Below are lines of data; count those that contain "incluso" and give the total alone.
== DATA RECORDS
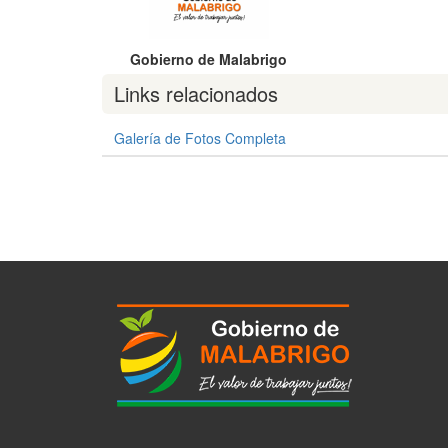
Gobierno de Malabrigo
Links relacionados
Galería de Fotos Completa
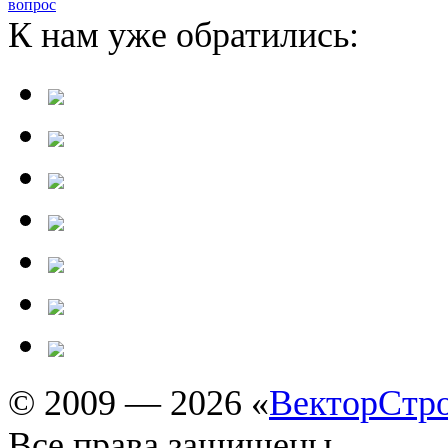
вопрос
К нам уже обратились:
© 2009 — 2026 «
ВекторСтр
Все права защищены.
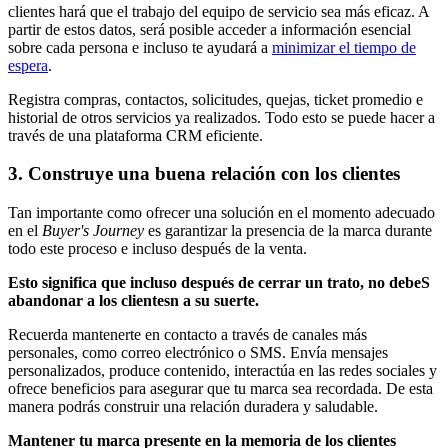
clientes hará que el trabajo del equipo de servicio sea más eficaz. A
partir de estos datos, será posible acceder a información esencial
sobre cada persona e incluso te ayudará a
minimizar el tiempo de
espera
.
Registra compras, contactos, solicitudes, quejas, ticket promedio e
historial de otros servicios ya realizados. Todo esto se puede hacer a
través de una plataforma CRM eficiente.
3. Construye una buena relación con los clientes
Tan importante como ofrecer una solución en el momento adecuado
en el
Buyer's Journey
es garantizar la presencia de la marca durante
todo este proceso e incluso después de la venta.
Esto significa que incluso después de cerrar un trato, no debeS
abandonar a los clientesn a su suerte.
Recuerda mantenerte en contacto a través de canales más
personales, como correo electrónico o SMS. Envía mensajes
personalizados, produce contenido, interactúa en las redes sociales y
ofrece beneficios para asegurar que tu marca sea recordada. De esta
manera podrás construir una relación duradera y saludable.
Mantener tu marca presente en la memoria de los clientes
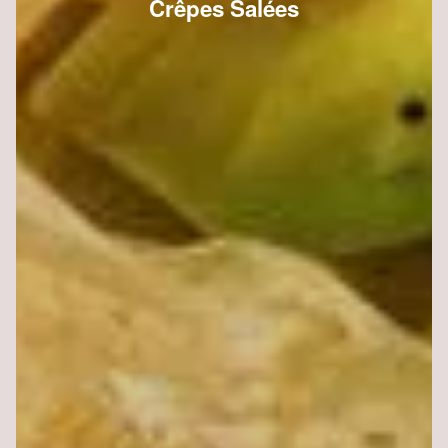
Crêpes Salées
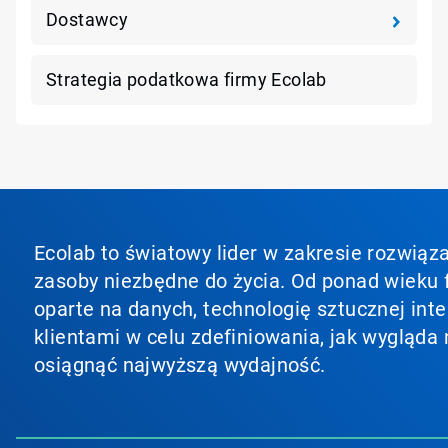
Dostawcy
Strategia podatkowa firmy Ecolab
Ecolab to światowy lider w zakresie rozwiąza
zasoby niezbędne do życia. Od ponad wieku f
oparte na danych, technologię sztucznej inte
klientami w celu zdefiniowania, jak wygląda 
osiągnąć najwyższą wydajność.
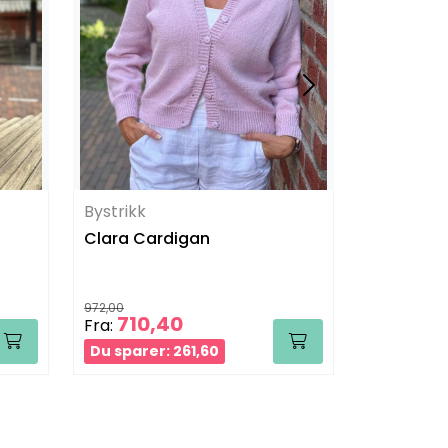
Bystrikk
Bystrikk
Clara Cardigan
Chunky G
972,00
901,00
710,40
500
Fra:
Fra:
Du sparer: 261,60
Du sparer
====
EXERCISE RESULT:
3